The Mudcat Café TM
Thread #109916   Message #2305496
Posted By: GUEST,Tom Bliss
03-Apr-08 - 11:11 AM
Thread Name: Our ghastly folk tradition
Subject: RE: Our ghastly folk tradition
Bryan writes:

"Tom Bliss: But the process by which collected or other obscure works (along with newly written works) become known to the wider public usually involves some kind of business activity - by publishers, booksellers, record companies, distributors, transcribers, artists, arrangers, producers, studio engineers, and so on. TheSnail: That isn't the folk scene I know."

Then you are not lifting your eyes unto the hills and seeing the full picture - because that IS how it works, and how it always has done - in fashions appropriate to the times, through the centuries. You perform one of my songs, Bryan - how did you learn it? From the CD that Valmai bought.

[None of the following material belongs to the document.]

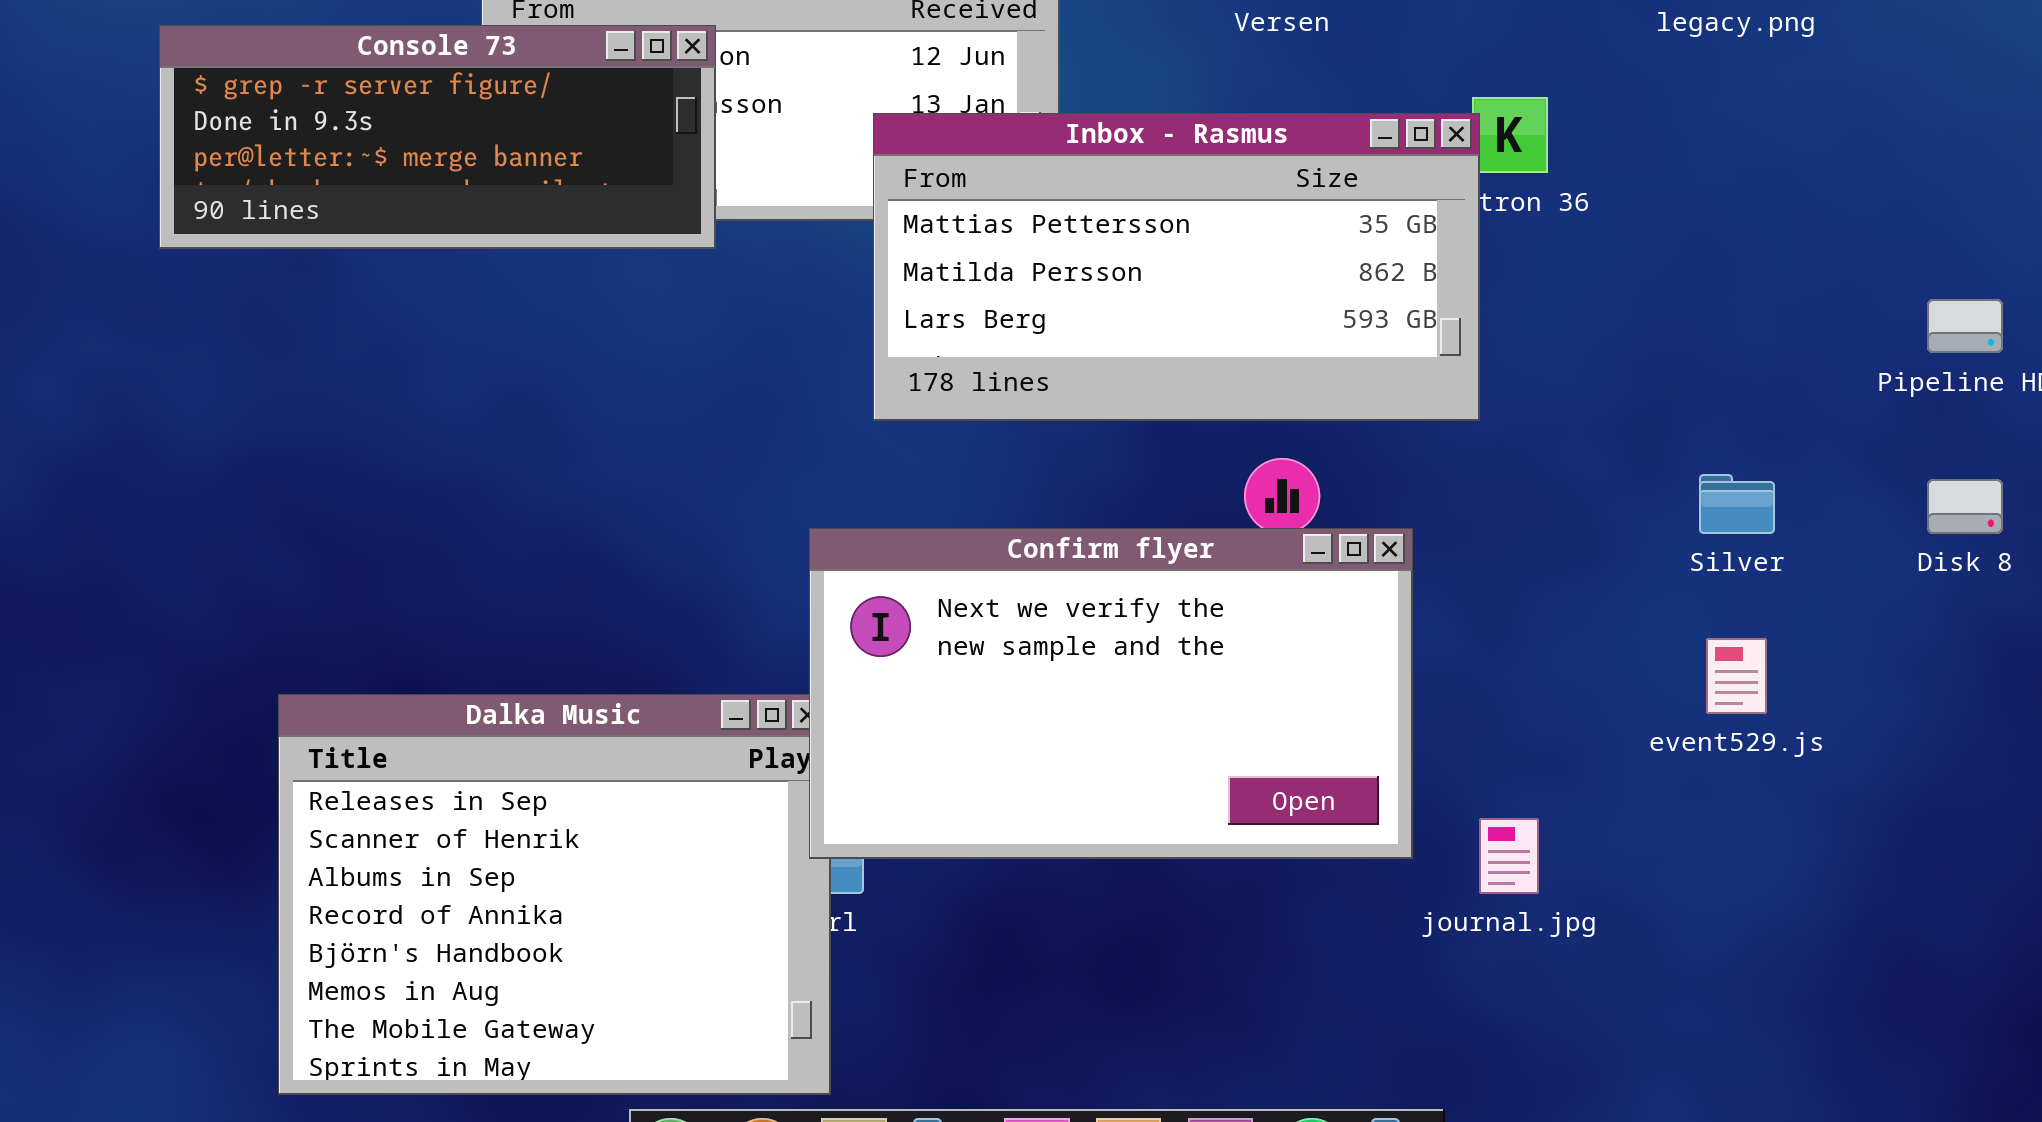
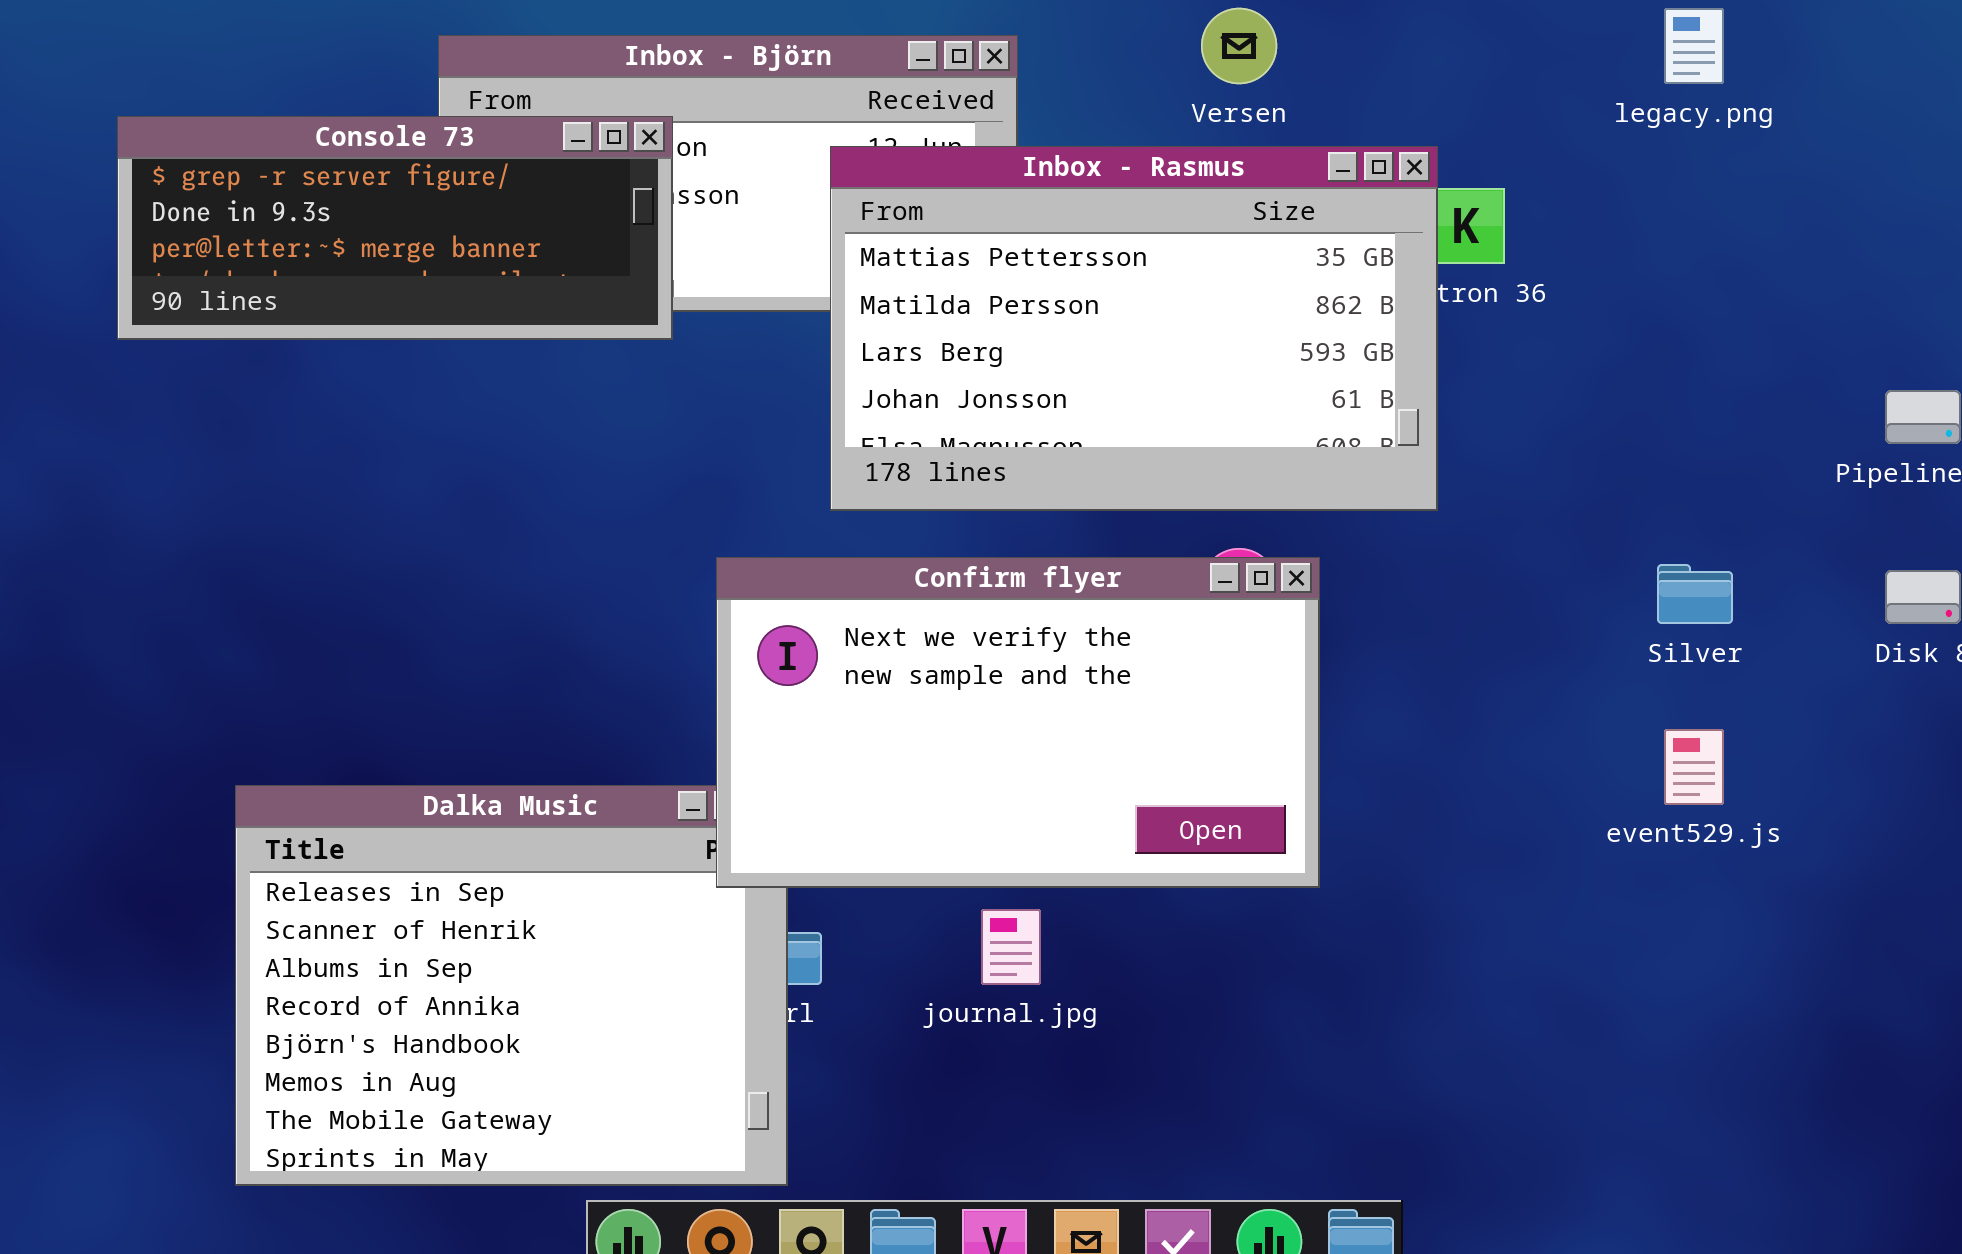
Inbox - Rasmus: [873,113,1480,421] -> [830,146,1438,511], resized
Confirm flyer: [809,528,1413,859] -> [716,557,1320,888], moved
journal.jpg: [1479,818,1539,894] -> [981,909,1041,985], moved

That process is endemic in the folk scene, and many of source singers learned songs from written works (printed by professional publishers), from travelling (professional) musicians, and from shows presented by professional artists and producers. This idea that the entire tradition was only aurally and orally transmitted was debunked long long ago. Have you heard Paul Sartin on the subject, for example? (And he should know)! The aural/oral/amateur element is there, and IS key, but only as key as the next bit. If we ONLY had that, and there had never been any of these other professional people I mention, the whole scene would be drastically the poorer.

"Tom Bliss: Take one out and the machine will not turn. The Snail: Nonsense, of course it will. It might not turn at the same speed or roll in the same direction but it will keep running on."

You are right - I was letting myself roll away on that analogy. But this much is true: we simply don't know exactly how the folk industry of today operates as an exact business model (though we hope to commission some research to find out soon), but until then I'll stick with my metaphor - and I'll challenge Daine when she fails to see the importance of what she unkindly calls GEFFs just as I'll challenge you when you seek to elevate that same group of people above the skilled and hardworking experts who provide so much of what you occasionally appear (when you're perhaps not thinking) to take for granted.